(Records drawn from a dataset)
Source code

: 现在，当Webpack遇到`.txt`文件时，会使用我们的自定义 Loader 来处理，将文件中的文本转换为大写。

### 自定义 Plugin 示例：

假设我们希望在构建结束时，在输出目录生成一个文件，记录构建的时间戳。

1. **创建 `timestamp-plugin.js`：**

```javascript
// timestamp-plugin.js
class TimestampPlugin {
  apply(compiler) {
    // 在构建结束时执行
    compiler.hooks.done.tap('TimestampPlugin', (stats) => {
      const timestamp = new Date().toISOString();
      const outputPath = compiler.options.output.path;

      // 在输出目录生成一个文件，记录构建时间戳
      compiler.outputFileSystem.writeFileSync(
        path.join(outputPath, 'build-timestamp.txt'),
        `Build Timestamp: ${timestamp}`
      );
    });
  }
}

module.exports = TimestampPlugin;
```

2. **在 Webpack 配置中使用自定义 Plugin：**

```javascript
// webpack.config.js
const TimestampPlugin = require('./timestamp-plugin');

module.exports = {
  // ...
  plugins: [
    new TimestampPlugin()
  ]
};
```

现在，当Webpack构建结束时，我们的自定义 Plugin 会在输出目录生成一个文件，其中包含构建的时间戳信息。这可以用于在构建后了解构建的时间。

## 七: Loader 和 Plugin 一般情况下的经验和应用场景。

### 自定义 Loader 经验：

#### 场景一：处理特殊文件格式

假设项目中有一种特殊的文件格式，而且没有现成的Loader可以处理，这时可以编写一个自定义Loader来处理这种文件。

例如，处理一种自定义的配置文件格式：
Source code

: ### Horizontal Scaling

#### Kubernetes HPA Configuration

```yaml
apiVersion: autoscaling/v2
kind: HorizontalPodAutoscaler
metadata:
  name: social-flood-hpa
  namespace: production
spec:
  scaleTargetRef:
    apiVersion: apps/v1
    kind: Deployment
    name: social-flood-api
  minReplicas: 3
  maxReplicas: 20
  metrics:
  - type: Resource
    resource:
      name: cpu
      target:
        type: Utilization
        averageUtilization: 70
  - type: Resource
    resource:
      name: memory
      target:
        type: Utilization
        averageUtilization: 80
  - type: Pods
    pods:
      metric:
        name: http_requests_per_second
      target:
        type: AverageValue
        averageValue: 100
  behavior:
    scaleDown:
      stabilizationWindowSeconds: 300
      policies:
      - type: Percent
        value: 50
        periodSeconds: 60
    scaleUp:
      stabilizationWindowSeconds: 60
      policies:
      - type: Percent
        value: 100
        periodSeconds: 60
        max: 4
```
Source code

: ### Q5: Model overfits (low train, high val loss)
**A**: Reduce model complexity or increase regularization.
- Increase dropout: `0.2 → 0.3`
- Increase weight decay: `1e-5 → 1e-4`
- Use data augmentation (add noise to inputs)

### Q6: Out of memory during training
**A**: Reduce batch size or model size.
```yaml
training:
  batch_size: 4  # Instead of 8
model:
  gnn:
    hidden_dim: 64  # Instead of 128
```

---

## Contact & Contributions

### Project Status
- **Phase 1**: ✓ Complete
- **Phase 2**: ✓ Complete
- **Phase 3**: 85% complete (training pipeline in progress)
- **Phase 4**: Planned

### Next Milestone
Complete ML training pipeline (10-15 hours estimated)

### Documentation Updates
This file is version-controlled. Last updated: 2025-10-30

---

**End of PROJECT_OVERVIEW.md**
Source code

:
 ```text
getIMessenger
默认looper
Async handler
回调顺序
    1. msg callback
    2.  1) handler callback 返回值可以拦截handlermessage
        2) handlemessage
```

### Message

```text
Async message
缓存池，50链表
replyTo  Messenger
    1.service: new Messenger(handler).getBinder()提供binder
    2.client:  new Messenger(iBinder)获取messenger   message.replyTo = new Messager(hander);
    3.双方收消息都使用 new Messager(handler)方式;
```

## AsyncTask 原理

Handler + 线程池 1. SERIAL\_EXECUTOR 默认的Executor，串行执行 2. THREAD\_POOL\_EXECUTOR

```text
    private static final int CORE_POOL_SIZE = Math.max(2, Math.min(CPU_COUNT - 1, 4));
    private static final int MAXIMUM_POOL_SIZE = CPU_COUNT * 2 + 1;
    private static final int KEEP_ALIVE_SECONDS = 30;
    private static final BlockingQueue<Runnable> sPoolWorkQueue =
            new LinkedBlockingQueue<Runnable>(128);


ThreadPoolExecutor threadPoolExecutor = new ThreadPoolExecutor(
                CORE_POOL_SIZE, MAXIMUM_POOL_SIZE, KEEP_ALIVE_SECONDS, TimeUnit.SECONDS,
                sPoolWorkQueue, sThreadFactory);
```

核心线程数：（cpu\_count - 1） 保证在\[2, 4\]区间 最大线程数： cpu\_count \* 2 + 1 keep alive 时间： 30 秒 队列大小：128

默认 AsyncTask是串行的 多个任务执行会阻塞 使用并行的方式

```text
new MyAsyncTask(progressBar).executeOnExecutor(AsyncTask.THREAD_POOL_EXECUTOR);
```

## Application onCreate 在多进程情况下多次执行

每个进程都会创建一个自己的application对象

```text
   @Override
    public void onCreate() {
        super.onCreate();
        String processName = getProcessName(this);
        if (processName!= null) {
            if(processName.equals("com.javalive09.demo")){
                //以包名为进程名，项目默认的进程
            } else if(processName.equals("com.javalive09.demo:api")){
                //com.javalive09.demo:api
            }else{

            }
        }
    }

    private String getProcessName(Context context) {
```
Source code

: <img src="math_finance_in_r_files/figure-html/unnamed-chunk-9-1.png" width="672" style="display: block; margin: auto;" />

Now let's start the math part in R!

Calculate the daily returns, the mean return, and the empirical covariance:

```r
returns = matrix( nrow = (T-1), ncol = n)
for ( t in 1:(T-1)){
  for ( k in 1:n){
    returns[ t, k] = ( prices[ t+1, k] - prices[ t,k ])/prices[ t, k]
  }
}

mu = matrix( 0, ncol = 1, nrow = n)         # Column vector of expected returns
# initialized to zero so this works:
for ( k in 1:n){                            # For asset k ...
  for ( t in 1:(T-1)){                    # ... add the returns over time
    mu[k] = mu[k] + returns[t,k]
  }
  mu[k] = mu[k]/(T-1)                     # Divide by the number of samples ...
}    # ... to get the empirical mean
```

TASK PROMPT: Make a copy of each line in the records that has the word "Runnable".

WRITTEN ANSWER:
    private static final BlockingQueue<Runnable> sPoolWorkQueue =
            new LinkedBlockingQueue<Runnable>(128);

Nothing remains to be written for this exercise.